Colin Neill: New hospitality charter brings focus to our people asset

Economy Minister Gordon Lyons helps launch the Hospitality Employers Charter with (from left) Bill Penton (Penton Publications), Stephen Magorrian (Horatio Group), Mairead McEntee (Ulster University), Cathy Stevenson (Babcock Training) Michael Deane (Deane's Restaurants), Colin Neill (Hospitality Ulster) and Mark Rice (Belfast Metropolitan College). Picture: Darren Kidd/PressEye
Colin Neill

LAST week marked a turning point for the hospitality sector as all remaining restrictions were lifted, allowing businesses to start out on the long road to recovery.

Over the past two years, the hospitality sector has faced untold pressure with tough restrictions and periods of closure.

Now, worry shifts to the huge debt burden - caused by these closures and restrictions - along with the increases in energy costs, labour shortages, rates and rising supply chain costs at a time when we should be making the most of the new found freedom.

But we cannot let these issues, of which some are beyond the control of the sector, hold us back any longer. Now we are looking for the light at the end of the tunnel and must grasp the new opportunities and use this time to revitalise.

Last year, in the midst of one of the lockdown periods, we brought forward an industry led plan for change and recovery for the hospitality sector which set out policy levers that could be pulled to assist the industry to retain its position as one of the leading economic drivers for Northern Ireland. A vital part of this plan is a dedicated strategy to rebuild and grow our hospitality industry.

As we come out of two year of restrictions, hospitality businesses have taken time to take stock and realise that customers and consumer trends have changed since 2019.

This means businesses need to be innovative in their offering, which might mean enhancing the customer experience, changing drink and food menus, and widening the entertainment offering. All of this involves investment and creativity to succeed. It also requires good people.

We must also focus on retaining staff and promoting hospitality as an exciting career for people of all ages.

As the industry representatives, Hospitality Ulster recently developed the Hospitality Employers Charter so that businesses can demonstrate their commitment to training and developing staff.

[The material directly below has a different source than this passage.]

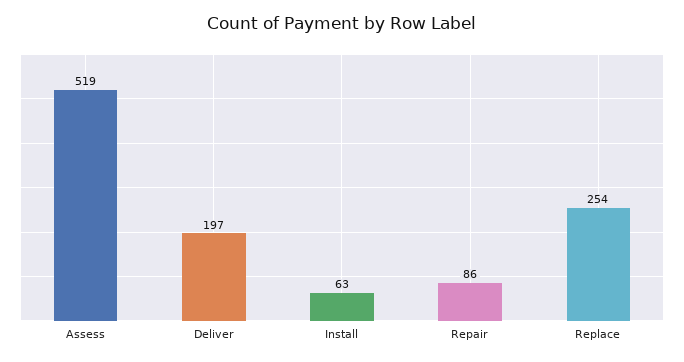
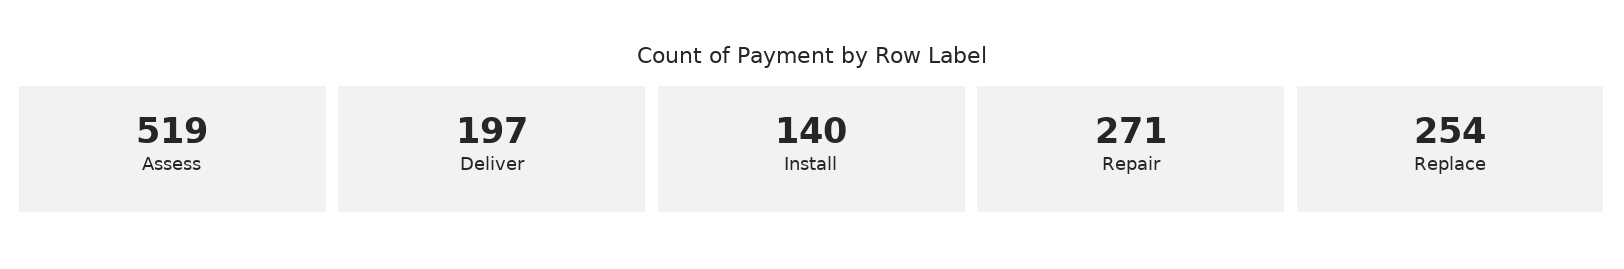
Install: 63 -> 140
Repair: 86 -> 271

The charter, which many of the leading hospitality businesses across Northern Ireland have signed, shows the industry’s commitment to focus on the people who make hospitality the thriving industry it was pre-pandemic.

Our sector is intent on moving forward, through change and innovation, and building back to the success that we once enjoyed. There is no denying that we are at the very early stages of this renaissance, but the sector is resilient and adaptable.

We are committed to these changes, and our staff, and this next chapter will show the determination of the sector to progress beyond the last years of devastation.